McConnell's Strategy: Ensure SCOTUS Protects the Constitution

He says it's about "the quaint notion that the job of the judge is to follow the law."

Nate Jackson · May 29, 2019

One of Senate Majority Leader Mitch McConnell’s greatest triumphs was holding the line against Barack Obama’s choice of Merrick Garland to succeed the late Antonin Scalia on the Supreme Court in 2016. McConnell refused to even hold hearings on Garland’s nomination, arguing that voters should weigh in on whether to utterly change the Court’s make-up when the White House and Senate were held by different parties. It was the same argument Democrats had made in presidential elections past. But now the Democrat-Leftmedia Complex is in hysterics over McConnell’s supposed hypocrisy after he announced Tuesday that he would fill any SCOTUS vacancy in 2020 despite it being an election year because the same party controls the Senate and White House.

It is true that the Republican calculation in 2016 was hardball politics. Almost no one thought Donald Trump would actually defeat Hillary Clinton, but McConnell’s big gamble paid off, big time. Instead of Obama substantively changing the Supreme Court with Garland, or Clinton picking him or someone else, Trump chose Neil Gorsuch, an originalist who would follow in Scalia’s large footsteps and take seriously his oath to “support and defend” the U.S. Constitution.

“What can’t be undone,” McConnell said, “is a lifetime appointment to a young man or woman who believes in the quaint notion that the job of the judge is to follow the law.”

Interestingly enough, that’s the exact phrase NBC News cut from McConnell’s quote. No bias there…

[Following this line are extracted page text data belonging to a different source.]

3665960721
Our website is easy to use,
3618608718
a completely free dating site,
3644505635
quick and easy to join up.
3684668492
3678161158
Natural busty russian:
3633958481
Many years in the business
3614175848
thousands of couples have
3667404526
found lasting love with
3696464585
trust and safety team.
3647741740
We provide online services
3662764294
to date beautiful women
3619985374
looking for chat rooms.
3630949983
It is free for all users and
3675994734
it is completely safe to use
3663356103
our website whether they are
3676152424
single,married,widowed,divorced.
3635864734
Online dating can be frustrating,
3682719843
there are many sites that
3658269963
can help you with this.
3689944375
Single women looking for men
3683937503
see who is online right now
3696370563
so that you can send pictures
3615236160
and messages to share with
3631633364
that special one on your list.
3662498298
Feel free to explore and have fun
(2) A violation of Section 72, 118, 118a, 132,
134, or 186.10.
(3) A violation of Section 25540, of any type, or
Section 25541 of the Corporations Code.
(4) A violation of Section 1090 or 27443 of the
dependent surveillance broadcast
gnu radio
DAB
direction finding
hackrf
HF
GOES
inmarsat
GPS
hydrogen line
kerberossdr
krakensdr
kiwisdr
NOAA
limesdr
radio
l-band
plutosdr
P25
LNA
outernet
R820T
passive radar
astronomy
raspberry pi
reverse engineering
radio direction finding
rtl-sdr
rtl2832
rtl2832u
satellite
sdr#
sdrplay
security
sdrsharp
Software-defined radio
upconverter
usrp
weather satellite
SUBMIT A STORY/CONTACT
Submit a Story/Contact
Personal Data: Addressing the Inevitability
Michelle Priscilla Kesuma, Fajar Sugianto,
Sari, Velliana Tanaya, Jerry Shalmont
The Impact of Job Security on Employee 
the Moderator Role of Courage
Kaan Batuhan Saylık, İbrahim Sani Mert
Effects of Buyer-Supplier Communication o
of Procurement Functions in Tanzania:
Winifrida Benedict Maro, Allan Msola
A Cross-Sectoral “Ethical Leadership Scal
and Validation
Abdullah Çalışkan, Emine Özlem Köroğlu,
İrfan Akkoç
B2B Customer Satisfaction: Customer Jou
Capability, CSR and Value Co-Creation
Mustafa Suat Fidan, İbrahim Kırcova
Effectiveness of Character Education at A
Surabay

And that’s the whole point here. Ultimately, this isn’t just “political.” It’s the essence of the struggle between Rule of Law and rule of men; of Liberty and tyranny. Democrats want justices who will rule according to a “living” Constitution that just happens to comport with current “progressive” sensibilities. Republicans want justices who will uphold the Constitution as written. McConnell’s move in 2016 and his pledge for 2020 are borne of the same strategy — to ensure constitutionalists join the Supreme Court.